When is a B-to-B Customer Satisfaction Survey too Long?

When is a B-to-B Customer Satisfaction Survey too Long?

 

Are your customers complaining that your surveys are too long or are difficult to answer? Are you getting fewer completed surveys? Our clients often ask us to help them improve their customer satisfication surveys, and specifically, how many questions is too many. The answer depends on the customer and the type of survey.

We want to share some of the advice we provide our clients when considering survey length and a few suggestions to make the process easier for your customers.

At The Daniel Group, we are strong believers in “the shorter, the better.”

  • Sometimes the number of survey questions exponentially grows because there are too many company departments that have a couple of things they want to learn from the customers too. Instead, you should define two or three outcomes (what you want to learn) from the survey process.  Then build your survey questions.  Without the outcomes to anchor the design process, question “bloat” is inevitable.

Always consider the customer as you design your survey. 

  • What is the environment in which they will answer a call or complete an email survey?  Everyone is rushed today, but some customers are more rushed than others. 
  • How long is the survey? Not number of questions but time to complete in whichever survey mode used is the important measure.  If it is a transactional survey done by phone, 3-5 minutes to complete is likely tops.  If it is an email, design it so it can be done in 2-3 minutes maximum.
  • How do customers perceive the length of the survey versus the actual length? I have completed 20 question email surveys that I perceived to be quite short.  On the other hand, I have completed eight question surveys that I perceived to be quite long. Some things affect the perception of length.  If you have questions that require a lot of thinking (e.g., estimate what percentage of your service and repair budget you give to each of three competitors).  A survey that has questions laid out in a grid format can also be perceived to be longer than one constructed more simply.  

What do your customers want?

  • Some prefer email, some phone, or some text.  Try to match the mode used with the desires of the customer.
  • How good are your customer relationships? Customers are usually willing to give the time if they view you as a trusted, needed and integral part of their team.
  • What is the survey mode that is most likely to be effective for both customer and the company?
  • If the product or service is easy to purchase and there is not too much complexity, then an email survey may be the better choice. Conversely, if the product complexity is high, a phone survey might make it easier for your customers to complete.  A well-trained interviewer can often help find answers to customer questions, and concerns sometimes arise in the course of an interview.
  • If the price of the product or service is low, then an email may be more effective and less costly mode than a phone survey.
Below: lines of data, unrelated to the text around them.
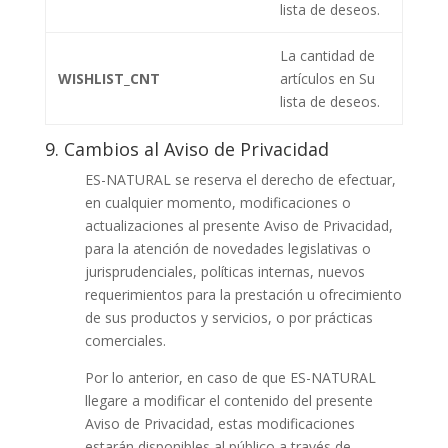
lista de deseos.
La cantidad de
WISHLIST_CNT
artículos en Su
lista de deseos.
9. Cambios al Aviso de Privacidad
ES-NATURAL se reserva el derecho de efectuar,
en cualquier momento, modificaciones o
actualizaciones al presente Aviso de Privacidad,
para la atención de novedades legislativas o
jurisprudenciales, políticas internas, nuevos
requerimientos para la prestación u ofrecimiento
de sus productos y servicios, o por prácticas
comerciales.
Por lo anterior, en caso de que ES-NATURAL
llegare a modificar el contenido del presente
Aviso de Privacidad, estas modificaciones
estarán disponibles al público a través de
What type of survey are you doing?

  • The surveys we do for new product delivery are typically longer than surveys for a service transaction.  For one thing, these types of surveys may have more desired outcomes and, therefore, the survey may be longer than a survey about a service or parts transaction.  Also, customers are often quite willing to talk about the new thing they just bought.  

If you are wondering if your B-to-B survey has too many questions, it probably does! 

Before you start cutting the survey questions, think about the survey process outcomes.  Once you do, this will make the question editing process much easier.